For what it’s worth, A Eulogy for the Damned probably holds up best as the kind of album you imagine in your head when you hear something described as “metal” (e.g., “Death of Aquarias” or, slow-jam style, “Save Me from Myself”). More important than all that, Orange Goblin is one hell of a big playground, and with influences from all over the place. For instance, when Heavy Music Headquarters finally sat down with someone from the band other than Ben Ward (Millard), he answered with this when asked to listen what he was listening to at the moment:

“…old prog like Genesis and Atomic Rooster to new releases from COC, Boss Keloid and Sleep.”

For what it’s worth, I think it takes an especially resilient person to get through Sleep, and I am not that person.
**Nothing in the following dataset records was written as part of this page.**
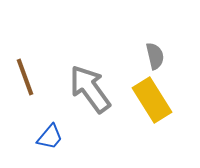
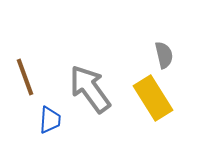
gray semicircle: moved 9 px right, 1 px up
yellow rectangle: moved 1 px right, 2 px up
blue trapezoid: moved 17 px up; rotated 36 degrees counterclockwise
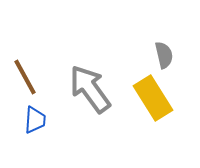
brown line: rotated 9 degrees counterclockwise
blue trapezoid: moved 15 px left
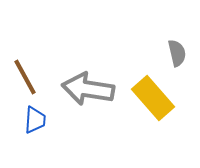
gray semicircle: moved 13 px right, 2 px up
gray arrow: moved 2 px left; rotated 45 degrees counterclockwise
yellow rectangle: rotated 9 degrees counterclockwise
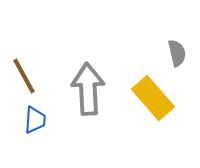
brown line: moved 1 px left, 1 px up
gray arrow: rotated 78 degrees clockwise
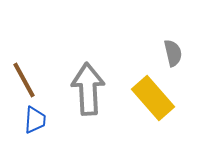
gray semicircle: moved 4 px left
brown line: moved 4 px down
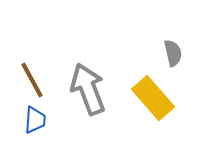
brown line: moved 8 px right
gray arrow: rotated 18 degrees counterclockwise
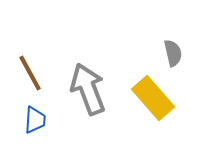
brown line: moved 2 px left, 7 px up
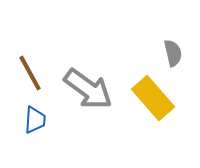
gray arrow: rotated 147 degrees clockwise
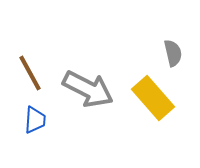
gray arrow: rotated 9 degrees counterclockwise
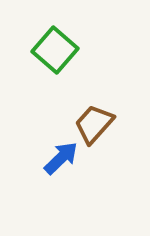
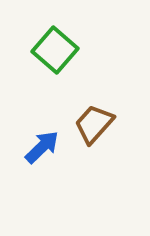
blue arrow: moved 19 px left, 11 px up
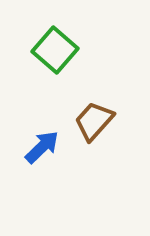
brown trapezoid: moved 3 px up
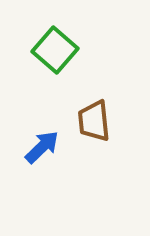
brown trapezoid: rotated 48 degrees counterclockwise
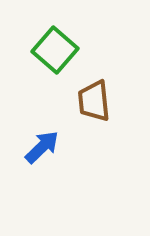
brown trapezoid: moved 20 px up
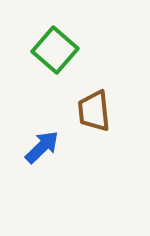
brown trapezoid: moved 10 px down
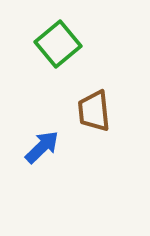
green square: moved 3 px right, 6 px up; rotated 9 degrees clockwise
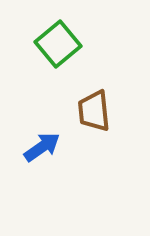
blue arrow: rotated 9 degrees clockwise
And, for what it’s worth, Frequencies from Planet Ten will remain my personal favorite Orange Goblin album for a while, and for the 70s sounds, aka, the sweetest of my sweet spots when it comes to rock writ large. As I’ve learned over the past couple weeks, though, I can sit through a lot of Orange Goblin. All the above feels true, and in the sense of a band that has absolutely no patience for self-mythologizing. They’re too damn busy trying to pay the bills, lad.